→ EXERCISE 1: In the article on diet culture, what year is given for the publication of the first diet book?
→ EXERCISE 2: Reproduce the stretch of the diet culture article from "How did diet" through "her stomach rolls.".
→ EXERCISE 3: Carry on writing the article on diet culture from where it stops.
[Start of EXCERPTED PASSAGE]
Have you been looking for an alternative to the endless cycle of yo-yo dieting and stumbled across Intuitive Eating? You may have noticed that Intuitive Eating Dietitians such as myself talk a lot about “diet culture”…so, what is diet culture, exactly?
What is Diet Culture?
What is diet culture, and why does it need to make a grand exit? Let me count the ways!
Diet culture is based on the idea that our bodies are valued by their size and that smaller is better. And that smaller is healthier. Both are 100% false, BTW.
But diet culture is so entrenched in our society that ditching diet culture can feel like swimming upstream with chunky boots on. Tough work!
How did we get into this sticky mess? Let’s cover that, first.
How did diet culture start?
We didn’t always prioritize thinness. Based on the earliest sculptures, voluptuous and well-nourished was the ideal 25,000 years ago. And later, Aphrodite, the Greek Goddess of beauty and pleasure was lovingly portrayed in all of her glory, including her stomach rolls.
But diet culture does go way back. And the ideal woman’s body has changed. Diet culture has woven its dark web throughout history, from the first diet book, published in 1558, to corsets changing the shape of a woman’s body to the first low-carb diet in 1825. In the 1920s, thinness became the beauty standard as women sought more independence and freedom.
And I’ll bet that if I asked you to name ten different examples of diets that have been popular over the last twenty years, you’d be able to make the list without breaking a sweat, amiright?
Whew. Diet culture has been around for a long time. Changing shape and continuing to make people feel less-than. What other effects are there?
What are the effects of diet culture?
Diet culture is woven throughout our society and impacts us on a personal level as well as at the community level. Here are a few examples of the effects of diet culture: i.e., thin is the best.
- Obese job applicants are less likely to be hired, even with the same qualifications (this affects women to a greater degree than men).
- Obese individuals have a more difficult time finding clothes that fit at regular shopping malls (and may be charged more).
- Plus-sized furniture also costs more, because most furniture is made for people <250 pounds…who are in the minority in the US.
- Miss America winners have gotten thinner and thinner over the years.
[End of EXCERPTED PASSAGE]
[Start of SUPPLIED DATA]
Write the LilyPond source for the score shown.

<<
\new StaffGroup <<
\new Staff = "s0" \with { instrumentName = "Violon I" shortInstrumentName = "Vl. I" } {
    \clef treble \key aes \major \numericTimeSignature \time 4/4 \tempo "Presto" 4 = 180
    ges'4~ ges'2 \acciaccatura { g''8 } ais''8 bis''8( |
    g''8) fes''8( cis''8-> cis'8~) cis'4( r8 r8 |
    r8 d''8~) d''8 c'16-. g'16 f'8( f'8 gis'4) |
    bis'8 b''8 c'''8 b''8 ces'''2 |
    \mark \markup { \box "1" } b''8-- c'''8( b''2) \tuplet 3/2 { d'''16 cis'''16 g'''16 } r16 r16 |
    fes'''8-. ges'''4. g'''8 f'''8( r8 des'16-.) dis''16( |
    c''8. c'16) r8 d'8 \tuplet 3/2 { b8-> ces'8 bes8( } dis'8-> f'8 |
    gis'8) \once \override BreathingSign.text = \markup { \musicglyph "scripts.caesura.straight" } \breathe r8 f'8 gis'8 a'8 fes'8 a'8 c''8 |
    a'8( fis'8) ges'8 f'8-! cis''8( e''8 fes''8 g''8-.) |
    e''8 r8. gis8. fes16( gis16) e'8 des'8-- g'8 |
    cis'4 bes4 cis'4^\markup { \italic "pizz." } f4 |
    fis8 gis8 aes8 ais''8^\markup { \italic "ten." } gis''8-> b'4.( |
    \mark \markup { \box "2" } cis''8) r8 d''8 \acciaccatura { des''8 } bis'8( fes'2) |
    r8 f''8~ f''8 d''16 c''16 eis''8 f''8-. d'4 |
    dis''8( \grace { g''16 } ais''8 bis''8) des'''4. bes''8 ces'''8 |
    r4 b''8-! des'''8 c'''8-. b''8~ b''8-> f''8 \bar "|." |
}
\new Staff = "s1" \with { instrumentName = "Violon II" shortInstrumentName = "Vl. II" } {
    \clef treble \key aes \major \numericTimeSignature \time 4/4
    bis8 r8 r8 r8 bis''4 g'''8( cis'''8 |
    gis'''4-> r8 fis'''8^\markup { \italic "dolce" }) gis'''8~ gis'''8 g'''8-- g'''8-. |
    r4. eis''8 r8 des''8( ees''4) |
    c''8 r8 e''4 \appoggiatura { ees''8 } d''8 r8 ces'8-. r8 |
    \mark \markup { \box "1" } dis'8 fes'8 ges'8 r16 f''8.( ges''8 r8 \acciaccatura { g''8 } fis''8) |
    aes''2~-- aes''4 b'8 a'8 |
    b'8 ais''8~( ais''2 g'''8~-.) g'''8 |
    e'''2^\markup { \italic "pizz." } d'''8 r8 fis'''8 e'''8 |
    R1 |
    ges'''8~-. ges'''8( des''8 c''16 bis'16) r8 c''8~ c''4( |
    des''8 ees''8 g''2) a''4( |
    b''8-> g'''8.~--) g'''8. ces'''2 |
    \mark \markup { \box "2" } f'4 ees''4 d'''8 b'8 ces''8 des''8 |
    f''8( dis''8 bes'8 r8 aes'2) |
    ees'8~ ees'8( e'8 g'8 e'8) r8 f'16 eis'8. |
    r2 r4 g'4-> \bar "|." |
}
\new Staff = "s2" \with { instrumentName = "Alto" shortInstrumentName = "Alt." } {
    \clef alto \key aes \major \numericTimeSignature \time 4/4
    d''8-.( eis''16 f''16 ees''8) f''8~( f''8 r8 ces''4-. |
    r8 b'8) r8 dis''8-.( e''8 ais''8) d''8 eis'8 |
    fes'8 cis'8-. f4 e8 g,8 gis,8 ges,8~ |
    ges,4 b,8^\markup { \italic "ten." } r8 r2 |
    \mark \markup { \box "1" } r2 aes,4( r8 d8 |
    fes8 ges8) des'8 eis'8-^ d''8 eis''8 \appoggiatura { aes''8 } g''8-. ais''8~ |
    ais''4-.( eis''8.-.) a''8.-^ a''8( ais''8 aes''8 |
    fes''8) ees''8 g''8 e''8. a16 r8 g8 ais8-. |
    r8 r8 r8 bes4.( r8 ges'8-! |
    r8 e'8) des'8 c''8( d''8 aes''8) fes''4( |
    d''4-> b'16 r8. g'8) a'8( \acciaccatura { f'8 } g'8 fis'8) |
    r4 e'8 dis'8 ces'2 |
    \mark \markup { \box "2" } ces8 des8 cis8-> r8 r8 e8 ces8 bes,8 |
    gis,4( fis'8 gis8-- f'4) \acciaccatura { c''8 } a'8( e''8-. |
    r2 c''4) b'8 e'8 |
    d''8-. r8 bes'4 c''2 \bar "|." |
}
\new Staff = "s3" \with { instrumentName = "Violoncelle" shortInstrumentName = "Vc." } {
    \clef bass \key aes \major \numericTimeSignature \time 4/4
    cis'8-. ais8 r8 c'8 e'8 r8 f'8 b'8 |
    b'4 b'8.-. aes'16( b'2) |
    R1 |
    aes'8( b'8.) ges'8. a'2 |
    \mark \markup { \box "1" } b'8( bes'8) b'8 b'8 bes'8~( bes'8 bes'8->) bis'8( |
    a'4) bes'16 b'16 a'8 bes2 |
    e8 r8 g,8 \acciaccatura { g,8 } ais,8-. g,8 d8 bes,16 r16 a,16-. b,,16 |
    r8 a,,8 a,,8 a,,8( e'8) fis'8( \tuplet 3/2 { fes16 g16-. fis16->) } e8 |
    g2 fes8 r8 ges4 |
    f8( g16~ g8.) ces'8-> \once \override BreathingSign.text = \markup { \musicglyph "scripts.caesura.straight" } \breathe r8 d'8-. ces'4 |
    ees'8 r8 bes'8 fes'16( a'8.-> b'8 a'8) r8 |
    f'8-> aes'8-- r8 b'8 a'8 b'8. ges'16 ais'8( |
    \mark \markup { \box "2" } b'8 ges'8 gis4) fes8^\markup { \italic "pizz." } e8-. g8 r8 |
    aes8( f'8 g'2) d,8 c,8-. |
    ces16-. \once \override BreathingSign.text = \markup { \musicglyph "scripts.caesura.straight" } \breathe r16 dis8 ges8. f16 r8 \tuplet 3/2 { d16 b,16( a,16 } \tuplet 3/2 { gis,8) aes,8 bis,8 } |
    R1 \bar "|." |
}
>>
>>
[End of SUPPLIED DATA]
→ EXERCISE ANSWER 1: 1558

→ EXERCISE ANSWER 2:
How did diet culture start?
We didn’t always prioritize thinness. Based on the earliest sculptures, voluptuous and well-nourished was the ideal 25,000 years ago. And later, Aphrodite, the Greek Goddess of beauty and pleasure was lovingly portrayed in all of her glory, including her stomach rolls.

→ EXERCISE ANSWER 3:
Diet culture is a big industry. I mean, really big. Let’s talk about the money next.
How much does diet culture make?
If you were to guess how much the diet industry is worth, what would you guess?
Thousands of dollars, each year?
…millions of dollars, each year?
While you might win on The Price Is Right (closest without going over) you’d be under-guessing by a far shot.
Here’s the sad news: the diet industry is grossing more than 70 billion (yes, billion, with a B) each year.
How gross is that? Especially considering that the vast majority of diets fail. What a waste of time, energy and money! My, how I wish that money was used to improve the health of our nation instead of harm it.
The truth is, we are powerful. And the more we learn about diet culture, the better we will be at fighting it. We don’t have to take this crap sitting down.
How can we combat diet culture?
Unless you move to a remote cabin in the wilderness and cancel the WiFi, you’re not going to be able to eliminate or avoid diet culture completely. However, we can develop tools to identify diet culture – she’s a sneaky little B – and set firm boundaries. Your body is your house. Your house, your rules, right?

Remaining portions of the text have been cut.